TEXTE DU DOCUMENT:

Marseille, un anti-modèle jacobin

Pages 26 à 30

Notes

  • [1]
    Extrait de “La politique a-t-elle encore un sens ?”, La pensée de midi, n° 7, mars 2002, p. 60-63. (N.d.R.)
  • [2]
    Voir Franck Frégosi et Jean-Paul Willaime, Le Religieux dans la commune : les régulations locales du pluralisme religieux en France, Labor et Fidès, Genève, 2001. Résultat d’un colloque que nous avons tenu à Strasbourg, ville sous régime religieux particulier, et publié à Genève…
  • [3]
    Les antennes paraboliques permettent à tous les Méditerranéens de suivre les programmes de leurs pays d’origine : la prière à La Mecque en direct comme la corrida des fêtes de Séville.

1La porte de l’Orient : elle fonctionne dans les deux sens !

2Aller-retour sur une expérience topique de réponse à la forclusion du politique.

3Marseille-Espérance [2] constitue une expérience unique née dans un contexte particulier, celui de l’histoire deux fois millénaire de Marseille porte de l’Orient. Cette ville a en effet une longue expérience du “vivre ensemble” entre communautés différentes, même si le terme ne doit pas être pris ici au sens durkheimien : cette longue histoire remonte aux mythes fondateurs de Massalia, la cité phocéenne, vers 600 avant notre ère. La légende raconte que le roi Nann, dont la tribu campait sur les bords du fleuve Huveaune, cherchait à marier sa fille Gyptis et que celle-ci – première exogame – choisit le Grec Protis qui venait de débarquer dans le Lacydon. Marseille se pense donc comme un peuple pluriel dès ses origines et elle vient de le prouver en fêtant cet âge mythique dans le débordement pluraliste le plus chatoyant, mais sans incident.

DONNÉES FOURNIES:
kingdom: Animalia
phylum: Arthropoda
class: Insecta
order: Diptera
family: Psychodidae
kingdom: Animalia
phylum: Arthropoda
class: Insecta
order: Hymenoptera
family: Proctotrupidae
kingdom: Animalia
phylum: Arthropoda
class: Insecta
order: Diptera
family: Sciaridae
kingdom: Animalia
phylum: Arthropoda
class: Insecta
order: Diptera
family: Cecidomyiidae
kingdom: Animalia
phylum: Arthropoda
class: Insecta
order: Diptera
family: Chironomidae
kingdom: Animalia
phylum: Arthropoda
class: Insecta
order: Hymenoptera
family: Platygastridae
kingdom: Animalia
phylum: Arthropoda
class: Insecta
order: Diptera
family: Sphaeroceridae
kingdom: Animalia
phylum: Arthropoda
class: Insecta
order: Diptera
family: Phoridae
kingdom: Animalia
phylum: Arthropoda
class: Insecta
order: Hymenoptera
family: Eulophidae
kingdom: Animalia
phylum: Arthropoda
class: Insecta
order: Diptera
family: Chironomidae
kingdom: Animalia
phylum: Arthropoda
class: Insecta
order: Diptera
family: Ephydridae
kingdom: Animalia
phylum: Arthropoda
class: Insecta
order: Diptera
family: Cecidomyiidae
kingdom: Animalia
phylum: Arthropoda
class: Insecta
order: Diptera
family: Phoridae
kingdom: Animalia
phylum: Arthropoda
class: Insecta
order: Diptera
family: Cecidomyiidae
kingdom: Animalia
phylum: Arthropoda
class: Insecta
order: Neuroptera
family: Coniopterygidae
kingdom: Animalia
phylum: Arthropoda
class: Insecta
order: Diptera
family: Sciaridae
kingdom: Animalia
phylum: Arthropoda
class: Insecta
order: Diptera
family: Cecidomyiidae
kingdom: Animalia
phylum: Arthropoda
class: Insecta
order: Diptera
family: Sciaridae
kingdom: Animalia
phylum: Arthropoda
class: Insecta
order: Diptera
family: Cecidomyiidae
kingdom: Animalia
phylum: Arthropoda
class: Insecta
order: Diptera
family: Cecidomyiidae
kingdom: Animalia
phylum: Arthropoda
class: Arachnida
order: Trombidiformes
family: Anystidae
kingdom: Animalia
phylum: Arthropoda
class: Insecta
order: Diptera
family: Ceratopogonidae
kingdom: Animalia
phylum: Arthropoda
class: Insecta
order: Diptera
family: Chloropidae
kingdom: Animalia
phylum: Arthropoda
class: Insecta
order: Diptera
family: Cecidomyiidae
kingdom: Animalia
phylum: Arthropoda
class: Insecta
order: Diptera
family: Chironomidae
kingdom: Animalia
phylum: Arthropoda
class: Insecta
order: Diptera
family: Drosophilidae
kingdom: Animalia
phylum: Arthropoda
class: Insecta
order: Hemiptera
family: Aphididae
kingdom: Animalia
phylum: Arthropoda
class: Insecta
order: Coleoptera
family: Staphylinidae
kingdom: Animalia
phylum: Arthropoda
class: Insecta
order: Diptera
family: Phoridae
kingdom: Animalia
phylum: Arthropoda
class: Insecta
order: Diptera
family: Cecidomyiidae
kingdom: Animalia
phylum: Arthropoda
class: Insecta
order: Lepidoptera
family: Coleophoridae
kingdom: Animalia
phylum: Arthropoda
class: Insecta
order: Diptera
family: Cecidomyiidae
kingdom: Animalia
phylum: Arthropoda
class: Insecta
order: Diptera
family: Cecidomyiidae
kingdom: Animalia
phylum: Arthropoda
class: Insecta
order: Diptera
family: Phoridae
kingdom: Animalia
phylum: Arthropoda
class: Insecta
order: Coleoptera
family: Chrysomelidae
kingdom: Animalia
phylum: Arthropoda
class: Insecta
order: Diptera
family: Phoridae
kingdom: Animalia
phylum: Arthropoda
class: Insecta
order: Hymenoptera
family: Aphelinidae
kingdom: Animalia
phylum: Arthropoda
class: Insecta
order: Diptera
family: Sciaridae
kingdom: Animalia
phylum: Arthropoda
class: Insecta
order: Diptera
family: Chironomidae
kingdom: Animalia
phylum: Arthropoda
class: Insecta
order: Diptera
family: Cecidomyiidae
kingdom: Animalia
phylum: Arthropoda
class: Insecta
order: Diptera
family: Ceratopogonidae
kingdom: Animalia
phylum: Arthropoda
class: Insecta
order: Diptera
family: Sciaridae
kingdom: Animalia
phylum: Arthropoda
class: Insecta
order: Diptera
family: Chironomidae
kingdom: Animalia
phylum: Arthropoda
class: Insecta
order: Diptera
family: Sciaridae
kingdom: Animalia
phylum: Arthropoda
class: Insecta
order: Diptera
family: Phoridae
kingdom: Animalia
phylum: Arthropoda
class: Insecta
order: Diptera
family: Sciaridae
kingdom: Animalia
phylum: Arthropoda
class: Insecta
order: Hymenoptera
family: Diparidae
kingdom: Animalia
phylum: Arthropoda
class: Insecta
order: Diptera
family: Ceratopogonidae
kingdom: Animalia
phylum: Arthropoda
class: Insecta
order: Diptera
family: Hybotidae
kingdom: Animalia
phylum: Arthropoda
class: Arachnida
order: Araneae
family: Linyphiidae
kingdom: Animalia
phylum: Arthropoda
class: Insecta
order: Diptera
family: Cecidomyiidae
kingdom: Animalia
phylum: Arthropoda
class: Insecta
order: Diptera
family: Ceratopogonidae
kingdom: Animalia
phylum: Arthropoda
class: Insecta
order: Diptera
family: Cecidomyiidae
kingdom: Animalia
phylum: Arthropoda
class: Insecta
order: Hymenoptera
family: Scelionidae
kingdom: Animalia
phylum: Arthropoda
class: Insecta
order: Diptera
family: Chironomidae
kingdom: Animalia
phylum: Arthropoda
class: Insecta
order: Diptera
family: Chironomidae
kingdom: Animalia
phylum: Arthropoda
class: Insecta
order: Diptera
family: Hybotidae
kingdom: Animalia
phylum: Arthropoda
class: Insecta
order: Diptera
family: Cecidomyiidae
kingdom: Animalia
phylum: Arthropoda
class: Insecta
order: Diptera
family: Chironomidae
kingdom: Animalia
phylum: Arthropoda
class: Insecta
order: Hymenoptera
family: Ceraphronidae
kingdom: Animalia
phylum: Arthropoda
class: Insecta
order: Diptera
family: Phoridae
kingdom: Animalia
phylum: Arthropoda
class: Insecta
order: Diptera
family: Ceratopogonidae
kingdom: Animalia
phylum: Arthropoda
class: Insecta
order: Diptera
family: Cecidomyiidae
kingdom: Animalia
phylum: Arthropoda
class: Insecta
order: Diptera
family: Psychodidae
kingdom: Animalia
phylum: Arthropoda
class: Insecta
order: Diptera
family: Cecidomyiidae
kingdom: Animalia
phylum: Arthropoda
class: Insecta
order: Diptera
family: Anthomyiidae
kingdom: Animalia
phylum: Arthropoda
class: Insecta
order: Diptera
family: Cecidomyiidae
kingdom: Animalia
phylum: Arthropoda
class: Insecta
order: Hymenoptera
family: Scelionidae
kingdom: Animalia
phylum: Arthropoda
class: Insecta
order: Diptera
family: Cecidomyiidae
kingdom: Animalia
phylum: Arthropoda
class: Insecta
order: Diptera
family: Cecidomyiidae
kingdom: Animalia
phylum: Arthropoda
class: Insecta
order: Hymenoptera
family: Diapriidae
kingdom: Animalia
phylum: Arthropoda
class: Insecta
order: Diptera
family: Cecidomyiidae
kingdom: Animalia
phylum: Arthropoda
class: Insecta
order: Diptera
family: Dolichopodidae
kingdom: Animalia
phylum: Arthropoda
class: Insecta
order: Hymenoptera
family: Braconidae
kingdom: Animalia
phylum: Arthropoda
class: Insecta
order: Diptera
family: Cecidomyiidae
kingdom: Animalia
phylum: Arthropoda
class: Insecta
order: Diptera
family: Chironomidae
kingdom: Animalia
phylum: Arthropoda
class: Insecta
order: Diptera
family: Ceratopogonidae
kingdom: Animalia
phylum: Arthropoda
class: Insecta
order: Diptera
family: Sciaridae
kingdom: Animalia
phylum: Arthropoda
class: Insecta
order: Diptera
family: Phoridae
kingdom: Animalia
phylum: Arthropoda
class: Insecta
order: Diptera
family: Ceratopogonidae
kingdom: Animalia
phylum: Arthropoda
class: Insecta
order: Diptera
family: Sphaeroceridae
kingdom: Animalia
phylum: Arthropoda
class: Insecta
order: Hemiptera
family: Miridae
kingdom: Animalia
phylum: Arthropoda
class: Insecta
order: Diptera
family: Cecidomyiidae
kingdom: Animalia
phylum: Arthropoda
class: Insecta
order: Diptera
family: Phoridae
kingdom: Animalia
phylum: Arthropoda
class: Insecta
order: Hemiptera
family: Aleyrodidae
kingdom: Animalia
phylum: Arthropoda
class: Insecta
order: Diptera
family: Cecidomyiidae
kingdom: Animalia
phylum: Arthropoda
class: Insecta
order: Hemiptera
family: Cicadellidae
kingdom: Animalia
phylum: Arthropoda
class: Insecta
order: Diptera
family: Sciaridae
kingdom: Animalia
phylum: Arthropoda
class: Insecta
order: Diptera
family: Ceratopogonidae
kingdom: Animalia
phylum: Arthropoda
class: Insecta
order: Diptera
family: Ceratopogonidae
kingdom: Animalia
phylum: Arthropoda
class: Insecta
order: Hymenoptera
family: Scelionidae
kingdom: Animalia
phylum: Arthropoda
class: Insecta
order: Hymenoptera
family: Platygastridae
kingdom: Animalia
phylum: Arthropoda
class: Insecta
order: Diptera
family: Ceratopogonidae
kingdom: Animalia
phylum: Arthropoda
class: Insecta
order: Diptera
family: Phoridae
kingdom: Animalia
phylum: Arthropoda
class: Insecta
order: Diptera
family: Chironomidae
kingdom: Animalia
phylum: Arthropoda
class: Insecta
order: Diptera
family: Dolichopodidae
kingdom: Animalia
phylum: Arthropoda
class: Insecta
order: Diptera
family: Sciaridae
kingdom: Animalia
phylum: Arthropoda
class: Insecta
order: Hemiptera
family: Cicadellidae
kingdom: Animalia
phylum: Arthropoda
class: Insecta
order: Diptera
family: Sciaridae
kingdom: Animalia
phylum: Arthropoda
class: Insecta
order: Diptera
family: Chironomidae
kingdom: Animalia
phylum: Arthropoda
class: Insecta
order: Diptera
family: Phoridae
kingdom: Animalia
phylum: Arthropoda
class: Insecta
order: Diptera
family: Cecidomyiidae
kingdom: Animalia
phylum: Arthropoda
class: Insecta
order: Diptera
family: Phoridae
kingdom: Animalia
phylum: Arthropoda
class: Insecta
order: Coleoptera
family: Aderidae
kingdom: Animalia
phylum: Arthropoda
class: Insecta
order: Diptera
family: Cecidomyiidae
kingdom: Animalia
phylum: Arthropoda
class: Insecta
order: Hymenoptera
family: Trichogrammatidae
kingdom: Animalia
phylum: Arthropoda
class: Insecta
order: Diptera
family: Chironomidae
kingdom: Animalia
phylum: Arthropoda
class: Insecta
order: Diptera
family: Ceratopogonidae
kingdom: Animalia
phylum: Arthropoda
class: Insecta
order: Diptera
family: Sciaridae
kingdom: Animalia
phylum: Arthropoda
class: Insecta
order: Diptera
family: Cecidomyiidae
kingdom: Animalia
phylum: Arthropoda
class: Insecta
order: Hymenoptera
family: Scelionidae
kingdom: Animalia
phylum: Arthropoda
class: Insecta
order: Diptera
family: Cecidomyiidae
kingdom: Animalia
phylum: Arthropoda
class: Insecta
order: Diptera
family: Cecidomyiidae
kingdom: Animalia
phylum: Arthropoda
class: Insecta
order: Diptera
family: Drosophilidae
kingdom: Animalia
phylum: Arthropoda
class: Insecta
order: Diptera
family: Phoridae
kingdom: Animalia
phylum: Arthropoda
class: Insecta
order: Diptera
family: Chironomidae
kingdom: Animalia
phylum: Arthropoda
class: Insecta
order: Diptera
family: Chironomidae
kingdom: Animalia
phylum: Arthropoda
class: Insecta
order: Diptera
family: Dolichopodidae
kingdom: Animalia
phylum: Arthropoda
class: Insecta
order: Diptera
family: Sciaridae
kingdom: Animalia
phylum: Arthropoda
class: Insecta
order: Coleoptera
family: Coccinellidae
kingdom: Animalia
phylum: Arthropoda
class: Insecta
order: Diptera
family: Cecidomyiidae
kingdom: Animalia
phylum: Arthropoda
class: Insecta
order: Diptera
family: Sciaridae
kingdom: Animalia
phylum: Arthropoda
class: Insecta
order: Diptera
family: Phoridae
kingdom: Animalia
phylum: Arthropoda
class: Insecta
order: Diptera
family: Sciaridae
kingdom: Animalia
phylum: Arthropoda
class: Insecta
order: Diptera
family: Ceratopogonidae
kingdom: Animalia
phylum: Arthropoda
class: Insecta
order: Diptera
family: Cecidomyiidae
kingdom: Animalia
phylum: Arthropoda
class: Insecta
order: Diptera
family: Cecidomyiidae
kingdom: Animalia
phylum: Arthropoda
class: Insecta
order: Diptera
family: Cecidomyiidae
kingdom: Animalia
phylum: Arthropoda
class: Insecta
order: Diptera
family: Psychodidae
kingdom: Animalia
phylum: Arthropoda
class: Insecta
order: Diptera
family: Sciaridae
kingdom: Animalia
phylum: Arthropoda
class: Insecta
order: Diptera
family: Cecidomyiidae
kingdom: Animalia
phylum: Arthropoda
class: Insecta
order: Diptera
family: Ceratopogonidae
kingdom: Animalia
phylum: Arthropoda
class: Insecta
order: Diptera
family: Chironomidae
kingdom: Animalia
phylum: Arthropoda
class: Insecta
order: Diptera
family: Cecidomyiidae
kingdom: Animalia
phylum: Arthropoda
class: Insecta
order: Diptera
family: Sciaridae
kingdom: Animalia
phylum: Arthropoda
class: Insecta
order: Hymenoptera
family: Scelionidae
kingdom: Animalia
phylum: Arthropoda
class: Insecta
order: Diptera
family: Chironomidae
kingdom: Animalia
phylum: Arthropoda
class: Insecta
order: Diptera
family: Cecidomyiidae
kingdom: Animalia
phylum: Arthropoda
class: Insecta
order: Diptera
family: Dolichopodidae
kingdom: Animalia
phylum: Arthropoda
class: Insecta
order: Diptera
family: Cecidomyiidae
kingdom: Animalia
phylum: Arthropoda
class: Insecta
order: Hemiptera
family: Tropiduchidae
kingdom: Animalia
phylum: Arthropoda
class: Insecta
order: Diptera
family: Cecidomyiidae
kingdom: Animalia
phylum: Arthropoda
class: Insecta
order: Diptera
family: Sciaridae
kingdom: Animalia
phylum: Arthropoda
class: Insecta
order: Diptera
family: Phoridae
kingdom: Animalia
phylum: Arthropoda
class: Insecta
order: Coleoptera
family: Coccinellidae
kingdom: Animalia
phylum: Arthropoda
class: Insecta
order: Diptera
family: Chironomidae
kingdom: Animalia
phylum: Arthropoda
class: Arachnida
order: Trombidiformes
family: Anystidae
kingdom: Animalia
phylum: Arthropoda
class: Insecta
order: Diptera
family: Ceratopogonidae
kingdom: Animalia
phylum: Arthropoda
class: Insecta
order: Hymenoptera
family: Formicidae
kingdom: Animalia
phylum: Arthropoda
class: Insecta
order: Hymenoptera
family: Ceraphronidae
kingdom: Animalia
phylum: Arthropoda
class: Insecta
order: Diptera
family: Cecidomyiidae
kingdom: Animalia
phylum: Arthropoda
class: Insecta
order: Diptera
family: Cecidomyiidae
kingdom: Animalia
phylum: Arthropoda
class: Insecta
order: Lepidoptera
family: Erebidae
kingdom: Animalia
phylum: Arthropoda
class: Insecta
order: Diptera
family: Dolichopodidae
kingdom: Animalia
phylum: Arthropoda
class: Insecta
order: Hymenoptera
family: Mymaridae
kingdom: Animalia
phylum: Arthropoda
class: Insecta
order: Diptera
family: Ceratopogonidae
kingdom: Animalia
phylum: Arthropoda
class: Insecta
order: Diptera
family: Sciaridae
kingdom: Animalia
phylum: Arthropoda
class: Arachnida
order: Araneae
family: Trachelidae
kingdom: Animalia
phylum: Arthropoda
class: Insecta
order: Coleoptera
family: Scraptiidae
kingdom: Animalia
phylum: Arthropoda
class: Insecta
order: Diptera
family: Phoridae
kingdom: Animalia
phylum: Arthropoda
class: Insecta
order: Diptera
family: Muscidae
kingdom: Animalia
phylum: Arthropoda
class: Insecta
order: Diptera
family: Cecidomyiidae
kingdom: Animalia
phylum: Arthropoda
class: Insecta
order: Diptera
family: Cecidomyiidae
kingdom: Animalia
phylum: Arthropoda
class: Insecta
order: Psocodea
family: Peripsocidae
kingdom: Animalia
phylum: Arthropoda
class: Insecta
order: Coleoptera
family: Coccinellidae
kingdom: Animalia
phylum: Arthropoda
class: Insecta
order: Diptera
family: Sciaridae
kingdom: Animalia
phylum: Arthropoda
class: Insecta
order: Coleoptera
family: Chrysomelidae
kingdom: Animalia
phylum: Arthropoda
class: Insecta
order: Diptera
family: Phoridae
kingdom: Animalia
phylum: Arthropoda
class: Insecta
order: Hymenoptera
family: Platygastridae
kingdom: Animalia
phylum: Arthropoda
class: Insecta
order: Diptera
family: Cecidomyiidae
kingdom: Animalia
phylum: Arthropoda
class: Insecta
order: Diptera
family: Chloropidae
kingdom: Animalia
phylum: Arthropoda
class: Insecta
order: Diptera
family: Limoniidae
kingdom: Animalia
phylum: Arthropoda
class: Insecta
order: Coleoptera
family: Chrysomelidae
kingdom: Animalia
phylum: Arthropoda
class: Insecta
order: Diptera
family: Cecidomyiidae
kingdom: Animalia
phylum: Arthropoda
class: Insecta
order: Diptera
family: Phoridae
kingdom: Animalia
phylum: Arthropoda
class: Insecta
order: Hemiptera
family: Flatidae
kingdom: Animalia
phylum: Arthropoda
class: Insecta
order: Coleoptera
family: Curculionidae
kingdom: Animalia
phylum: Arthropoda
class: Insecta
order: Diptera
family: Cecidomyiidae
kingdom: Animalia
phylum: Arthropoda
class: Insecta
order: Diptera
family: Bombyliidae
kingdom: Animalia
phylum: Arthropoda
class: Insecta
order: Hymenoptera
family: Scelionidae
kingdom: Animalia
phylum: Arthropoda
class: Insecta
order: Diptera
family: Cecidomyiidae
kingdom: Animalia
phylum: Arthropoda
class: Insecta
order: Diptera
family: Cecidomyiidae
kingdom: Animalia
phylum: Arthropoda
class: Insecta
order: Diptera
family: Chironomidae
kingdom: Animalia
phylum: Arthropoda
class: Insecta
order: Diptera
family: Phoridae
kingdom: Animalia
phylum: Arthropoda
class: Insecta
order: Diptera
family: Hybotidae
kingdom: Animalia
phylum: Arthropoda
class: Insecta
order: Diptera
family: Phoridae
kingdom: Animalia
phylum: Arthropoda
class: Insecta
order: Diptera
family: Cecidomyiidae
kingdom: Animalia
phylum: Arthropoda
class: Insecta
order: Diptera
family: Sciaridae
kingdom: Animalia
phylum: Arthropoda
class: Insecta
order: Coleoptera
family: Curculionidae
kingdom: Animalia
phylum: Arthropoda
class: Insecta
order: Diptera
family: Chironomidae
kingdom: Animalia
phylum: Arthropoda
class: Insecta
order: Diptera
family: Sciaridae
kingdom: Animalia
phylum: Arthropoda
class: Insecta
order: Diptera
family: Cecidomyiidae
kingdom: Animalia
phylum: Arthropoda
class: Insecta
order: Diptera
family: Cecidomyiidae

CONSIGNE: Transcrivez à l'identique le passage du texte sur Marseille qui va de « Marseille, un anti-modèle » jusqu'à « fêtes de Séville. » inclus.

RÉPONSE:
Marseille, un anti-modèle jacobin

Pages 26 à 30

Notes

  • [1]
    Extrait de “La politique a-t-elle encore un sens ?”, La pensée de midi, n° 7, mars 2002, p. 60-63. (N.d.R.)
  • [2]
    Voir Franck Frégosi et Jean-Paul Willaime, Le Religieux dans la commune : les régulations locales du pluralisme religieux en France, Labor et Fidès, Genève, 2001. Résultat d’un colloque que nous avons tenu à Strasbourg, ville sous régime religieux particulier, et publié à Genève…
  • [3]
    Les antennes paraboliques permettent à tous les Méditerranéens de suivre les programmes de leurs pays d’origine : la prière à La Mecque en direct comme la corrida des fêtes de Séville.